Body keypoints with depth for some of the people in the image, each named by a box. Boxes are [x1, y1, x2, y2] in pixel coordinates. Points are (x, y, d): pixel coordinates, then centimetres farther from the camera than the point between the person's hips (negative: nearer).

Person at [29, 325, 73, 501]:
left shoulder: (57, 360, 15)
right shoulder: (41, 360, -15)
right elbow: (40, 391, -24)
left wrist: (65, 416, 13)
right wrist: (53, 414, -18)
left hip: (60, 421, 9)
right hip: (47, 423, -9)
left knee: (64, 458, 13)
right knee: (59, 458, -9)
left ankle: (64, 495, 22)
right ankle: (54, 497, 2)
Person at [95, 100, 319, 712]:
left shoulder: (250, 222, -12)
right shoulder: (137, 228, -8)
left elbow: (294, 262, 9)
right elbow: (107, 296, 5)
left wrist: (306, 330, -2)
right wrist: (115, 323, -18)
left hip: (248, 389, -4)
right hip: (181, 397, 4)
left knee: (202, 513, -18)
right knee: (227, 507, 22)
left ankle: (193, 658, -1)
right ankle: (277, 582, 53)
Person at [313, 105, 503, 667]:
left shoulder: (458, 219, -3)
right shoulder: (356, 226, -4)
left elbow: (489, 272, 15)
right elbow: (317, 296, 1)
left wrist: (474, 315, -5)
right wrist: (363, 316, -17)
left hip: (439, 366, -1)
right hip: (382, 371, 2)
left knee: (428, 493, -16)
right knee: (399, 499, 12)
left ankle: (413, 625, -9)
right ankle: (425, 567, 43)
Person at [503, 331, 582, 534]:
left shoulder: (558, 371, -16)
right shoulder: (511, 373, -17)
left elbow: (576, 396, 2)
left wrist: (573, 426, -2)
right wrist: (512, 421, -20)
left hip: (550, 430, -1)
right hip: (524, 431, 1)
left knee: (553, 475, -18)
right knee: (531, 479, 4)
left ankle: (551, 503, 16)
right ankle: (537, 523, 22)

---

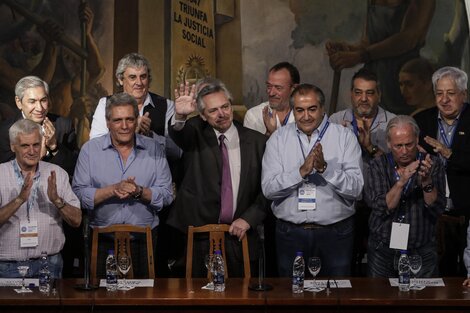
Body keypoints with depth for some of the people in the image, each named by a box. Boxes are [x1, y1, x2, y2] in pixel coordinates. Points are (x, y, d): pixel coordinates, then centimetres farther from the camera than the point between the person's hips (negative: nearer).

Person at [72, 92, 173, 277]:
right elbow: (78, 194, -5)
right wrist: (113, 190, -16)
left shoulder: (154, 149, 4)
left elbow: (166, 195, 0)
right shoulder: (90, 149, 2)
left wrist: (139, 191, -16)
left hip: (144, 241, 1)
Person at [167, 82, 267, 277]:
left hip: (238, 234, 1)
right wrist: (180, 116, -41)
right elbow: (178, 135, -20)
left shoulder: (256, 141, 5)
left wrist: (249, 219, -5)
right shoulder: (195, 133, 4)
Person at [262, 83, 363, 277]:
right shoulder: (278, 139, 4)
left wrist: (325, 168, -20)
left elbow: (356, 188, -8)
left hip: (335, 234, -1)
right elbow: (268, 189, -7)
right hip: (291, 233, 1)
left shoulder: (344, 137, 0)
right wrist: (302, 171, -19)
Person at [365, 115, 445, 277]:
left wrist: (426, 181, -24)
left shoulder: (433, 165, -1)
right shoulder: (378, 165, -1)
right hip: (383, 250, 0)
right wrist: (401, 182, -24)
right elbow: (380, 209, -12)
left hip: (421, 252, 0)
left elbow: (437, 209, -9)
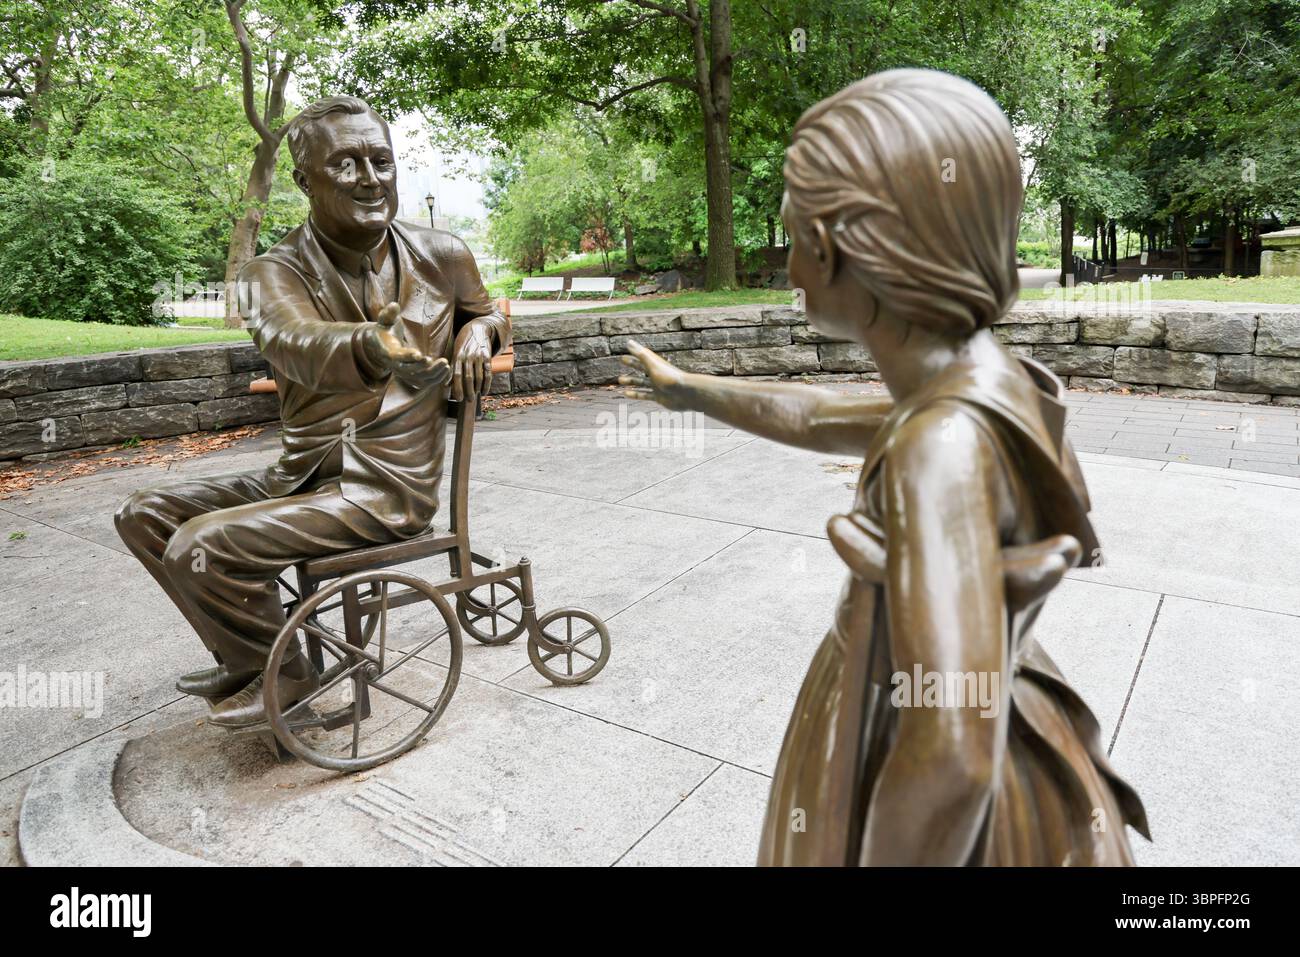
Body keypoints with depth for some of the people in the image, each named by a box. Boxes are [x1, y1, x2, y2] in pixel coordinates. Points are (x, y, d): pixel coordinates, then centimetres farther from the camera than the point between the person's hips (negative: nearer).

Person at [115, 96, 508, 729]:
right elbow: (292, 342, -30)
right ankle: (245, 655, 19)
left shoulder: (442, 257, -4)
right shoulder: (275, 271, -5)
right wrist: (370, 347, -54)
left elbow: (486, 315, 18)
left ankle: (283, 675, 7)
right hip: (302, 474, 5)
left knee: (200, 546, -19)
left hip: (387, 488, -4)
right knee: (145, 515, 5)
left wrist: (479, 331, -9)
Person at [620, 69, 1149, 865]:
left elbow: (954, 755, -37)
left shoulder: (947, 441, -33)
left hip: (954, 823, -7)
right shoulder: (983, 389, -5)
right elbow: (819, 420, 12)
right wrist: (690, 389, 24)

▶ **REQUIRED ACTION**
Read the listing above, then copy every line that includes the string "knee".

▶ **ANSWER TO THE PROBLEM**
left knee: (64, 458, 13)
right knee: (59, 458, -9)
left knee: (202, 513, -18)
right knee: (227, 507, 22)
left knee: (428, 493, -16)
right knee: (399, 499, 12)
left knee: (553, 475, -18)
right knee: (531, 479, 4)
left knee: (200, 546, -19)
right knee: (145, 515, 5)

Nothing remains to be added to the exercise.